Reproduce the text of every item below character for character, changing nothing.
*** Provided data ***
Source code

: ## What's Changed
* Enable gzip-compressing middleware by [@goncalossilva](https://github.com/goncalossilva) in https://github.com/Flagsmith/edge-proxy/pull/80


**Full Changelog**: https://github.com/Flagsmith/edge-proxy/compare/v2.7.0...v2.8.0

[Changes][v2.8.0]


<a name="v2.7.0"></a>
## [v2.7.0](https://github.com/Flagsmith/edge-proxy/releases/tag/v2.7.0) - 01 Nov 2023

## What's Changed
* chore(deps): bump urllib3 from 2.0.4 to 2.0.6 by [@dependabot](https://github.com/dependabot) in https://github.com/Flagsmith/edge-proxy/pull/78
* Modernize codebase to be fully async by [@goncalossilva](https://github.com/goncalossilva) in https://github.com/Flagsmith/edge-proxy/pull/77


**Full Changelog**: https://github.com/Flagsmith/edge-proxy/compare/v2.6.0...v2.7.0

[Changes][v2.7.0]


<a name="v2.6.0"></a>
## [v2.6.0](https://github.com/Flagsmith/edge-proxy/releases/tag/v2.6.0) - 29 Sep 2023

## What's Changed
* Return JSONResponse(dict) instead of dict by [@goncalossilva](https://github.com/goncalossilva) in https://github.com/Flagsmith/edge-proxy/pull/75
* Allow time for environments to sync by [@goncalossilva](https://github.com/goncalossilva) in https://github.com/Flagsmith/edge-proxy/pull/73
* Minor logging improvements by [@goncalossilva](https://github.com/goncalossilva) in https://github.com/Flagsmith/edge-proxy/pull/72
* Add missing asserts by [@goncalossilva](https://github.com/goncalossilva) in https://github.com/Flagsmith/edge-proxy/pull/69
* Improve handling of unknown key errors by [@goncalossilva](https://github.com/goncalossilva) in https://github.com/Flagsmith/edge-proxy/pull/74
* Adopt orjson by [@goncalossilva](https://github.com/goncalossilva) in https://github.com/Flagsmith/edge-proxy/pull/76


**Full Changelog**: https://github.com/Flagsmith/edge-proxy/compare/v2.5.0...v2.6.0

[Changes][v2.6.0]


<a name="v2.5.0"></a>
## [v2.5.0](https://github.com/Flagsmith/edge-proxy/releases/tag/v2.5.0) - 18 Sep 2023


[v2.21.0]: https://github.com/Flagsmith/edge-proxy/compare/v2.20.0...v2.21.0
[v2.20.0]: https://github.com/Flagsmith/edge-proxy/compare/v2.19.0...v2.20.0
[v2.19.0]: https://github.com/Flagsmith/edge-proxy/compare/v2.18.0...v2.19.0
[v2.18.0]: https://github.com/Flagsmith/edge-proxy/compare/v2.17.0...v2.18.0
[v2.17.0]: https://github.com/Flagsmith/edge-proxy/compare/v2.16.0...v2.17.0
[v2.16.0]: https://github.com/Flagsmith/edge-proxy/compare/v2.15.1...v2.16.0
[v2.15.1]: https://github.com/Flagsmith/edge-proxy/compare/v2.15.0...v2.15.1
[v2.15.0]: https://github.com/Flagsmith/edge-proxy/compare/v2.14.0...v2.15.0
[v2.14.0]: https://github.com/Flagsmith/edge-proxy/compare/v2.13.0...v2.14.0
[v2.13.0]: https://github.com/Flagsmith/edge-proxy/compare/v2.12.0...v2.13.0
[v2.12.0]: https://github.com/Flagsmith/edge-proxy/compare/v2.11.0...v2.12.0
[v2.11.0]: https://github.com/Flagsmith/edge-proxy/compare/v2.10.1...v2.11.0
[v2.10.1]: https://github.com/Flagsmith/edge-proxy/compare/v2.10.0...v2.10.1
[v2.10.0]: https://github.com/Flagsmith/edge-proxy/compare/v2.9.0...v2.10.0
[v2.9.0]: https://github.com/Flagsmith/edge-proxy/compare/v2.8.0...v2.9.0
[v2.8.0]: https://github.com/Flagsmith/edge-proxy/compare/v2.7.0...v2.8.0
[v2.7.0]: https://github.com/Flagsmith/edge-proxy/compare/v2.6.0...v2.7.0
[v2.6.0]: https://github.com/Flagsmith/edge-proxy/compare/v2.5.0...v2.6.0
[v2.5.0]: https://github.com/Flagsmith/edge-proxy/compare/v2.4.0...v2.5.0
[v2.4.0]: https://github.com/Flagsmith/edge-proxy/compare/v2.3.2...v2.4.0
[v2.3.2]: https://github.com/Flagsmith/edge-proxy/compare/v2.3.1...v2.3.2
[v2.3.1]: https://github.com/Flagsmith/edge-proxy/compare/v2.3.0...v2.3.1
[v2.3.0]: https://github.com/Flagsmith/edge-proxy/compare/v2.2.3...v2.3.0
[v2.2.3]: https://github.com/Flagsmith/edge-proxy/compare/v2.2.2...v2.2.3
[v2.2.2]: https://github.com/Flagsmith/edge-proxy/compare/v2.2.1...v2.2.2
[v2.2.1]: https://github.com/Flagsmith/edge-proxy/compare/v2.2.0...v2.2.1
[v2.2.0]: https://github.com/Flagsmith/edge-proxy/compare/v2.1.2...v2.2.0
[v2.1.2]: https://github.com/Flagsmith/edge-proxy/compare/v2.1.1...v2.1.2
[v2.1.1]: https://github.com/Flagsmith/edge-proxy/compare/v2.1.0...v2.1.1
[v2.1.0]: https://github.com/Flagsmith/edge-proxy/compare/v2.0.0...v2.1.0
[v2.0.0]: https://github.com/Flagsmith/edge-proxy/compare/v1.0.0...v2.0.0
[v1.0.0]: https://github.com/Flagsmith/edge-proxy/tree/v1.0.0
*** End of Provided data ***
Exercise solution
Source code

: ## What's Changed
* Enable gzip-compressing middleware by [@goncalossilva](https://github.com/goncalossilva) in https://github.com/Flagsmith/edge-proxy/pull/80


**Full Changelog**: https://github.com/Flagsmith/edge-proxy/compare/v2.7.0...v2.8.0

[Changes][v2.8.0]


<a name="v2.7.0"></a>
## [v2.7.0](https://github.com/Flagsmith/edge-proxy/releases/tag/v2.7.0) - 01 Nov 2023

## What's Changed
* chore(deps): bump urllib3 from 2.0.4 to 2.0.6 by [@dependabot](https://github.com/dependabot) in https://github.com/Flagsmith/edge-proxy/pull/78
* Modernize codebase to be fully async by [@goncalossilva](https://github.com/goncalossilva) in https://github.com/Flagsmith/edge-proxy/pull/77


**Full Changelog**: https://github.com/Flagsmith/edge-proxy/compare/v2.6.0...v2.7.0

[Changes][v2.7.0]


<a name="v2.6.0"></a>
## [v2.6.0](https://github.com/Flagsmith/edge-proxy/releases/tag/v2.6.0) - 29 Sep 2023

## What's Changed
* Return JSONResponse(dict) instead of dict by [@goncalossilva](https://github.com/goncalossilva) in https://github.com/Flagsmith/edge-proxy/pull/75
* Allow time for environments to sync by [@goncalossilva](https://github.com/goncalossilva) in https://github.com/Flagsmith/edge-proxy/pull/73
* Minor logging improvements by [@goncalossilva](https://github.com/goncalossilva) in https://github.com/Flagsmith/edge-proxy/pull/72
* Add missing asserts by [@goncalossilva](https://github.com/goncalossilva) in https://github.com/Flagsmith/edge-proxy/pull/69
* Improve handling of unknown key errors by [@goncalossilva](https://github.com/goncalossilva) in https://github.com/Flagsmith/edge-proxy/pull/74
* Adopt orjson by [@goncalossilva](https://github.com/goncalossilva) in https://github.com/Flagsmith/edge-proxy/pull/76


**Full Changelog**: https://github.com/Flagsmith/edge-proxy/compare/v2.5.0...v2.6.0

[Changes][v2.6.0]


<a name="v2.5.0"></a>
## [v2.5.0](https://github.com/Flagsmith/edge-proxy/releases/tag/v2.5.0) - 18 Sep 2023


[v2.21.0]: https://github.com/Flagsmith/edge-proxy/compare/v2.20.0...v2.21.0
[v2.20.0]: https://github.com/Flagsmith/edge-proxy/compare/v2.19.0...v2.20.0
[v2.19.0]: https://github.com/Flagsmith/edge-proxy/compare/v2.18.0...v2.19.0
[v2.18.0]: https://github.com/Flagsmith/edge-proxy/compare/v2.17.0...v2.18.0
[v2.17.0]: https://github.com/Flagsmith/edge-proxy/compare/v2.16.0...v2.17.0
[v2.16.0]: https://github.com/Flagsmith/edge-proxy/compare/v2.15.1...v2.16.0
[v2.15.1]: https://github.com/Flagsmith/edge-proxy/compare/v2.15.0...v2.15.1
[v2.15.0]: https://github.com/Flagsmith/edge-proxy/compare/v2.14.0...v2.15.0
[v2.14.0]: https://github.com/Flagsmith/edge-proxy/compare/v2.13.0...v2.14.0
[v2.13.0]: https://github.com/Flagsmith/edge-proxy/compare/v2.12.0...v2.13.0
[v2.12.0]: https://github.com/Flagsmith/edge-proxy/compare/v2.11.0...v2.12.0
[v2.11.0]: https://github.com/Flagsmith/edge-proxy/compare/v2.10.1...v2.11.0
[v2.10.1]: https://github.com/Flagsmith/edge-proxy/compare/v2.10.0...v2.10.1
[v2.10.0]: https://github.com/Flagsmith/edge-proxy/compare/v2.9.0...v2.10.0
[v2.9.0]: https://github.com/Flagsmith/edge-proxy/compare/v2.8.0...v2.9.0
[v2.8.0]: https://github.com/Flagsmith/edge-proxy/compare/v2.7.0...v2.8.0
[v2.7.0]: https://github.com/Flagsmith/edge-proxy/compare/v2.6.0...v2.7.0
[v2.6.0]: https://github.com/Flagsmith/edge-proxy/compare/v2.5.0...v2.6.0
[v2.5.0]: https://github.com/Flagsmith/edge-proxy/compare/v2.4.0...v2.5.0
[v2.4.0]: https://github.com/Flagsmith/edge-proxy/compare/v2.3.2...v2.4.0
[v2.3.2]: https://github.com/Flagsmith/edge-proxy/compare/v2.3.1...v2.3.2
[v2.3.1]: https://github.com/Flagsmith/edge-proxy/compare/v2.3.0...v2.3.1
[v2.3.0]: https://github.com/Flagsmith/edge-proxy/compare/v2.2.3...v2.3.0
[v2.2.3]: https://github.com/Flagsmith/edge-proxy/compare/v2.2.2...v2.2.3
[v2.2.2]: https://github.com/Flagsmith/edge-proxy/compare/v2.2.1...v2.2.2
[v2.2.1]: https://github.com/Flagsmith/edge-proxy/compare/v2.2.0...v2.2.1
[v2.2.0]: https://github.com/Flagsmith/edge-proxy/compare/v2.1.2...v2.2.0
[v2.1.2]: https://github.com/Flagsmith/edge-proxy/compare/v2.1.1...v2.1.2
[v2.1.1]: https://github.com/Flagsmith/edge-proxy/compare/v2.1.0...v2.1.1
[v2.1.0]: https://github.com/Flagsmith/edge-proxy/compare/v2.0.0...v2.1.0
[v2.0.0]: https://github.com/Flagsmith/edge-proxy/compare/v1.0.0...v2.0.0
[v1.0.0]: https://github.com/Flagsmith/edge-proxy/tree/v1.0.0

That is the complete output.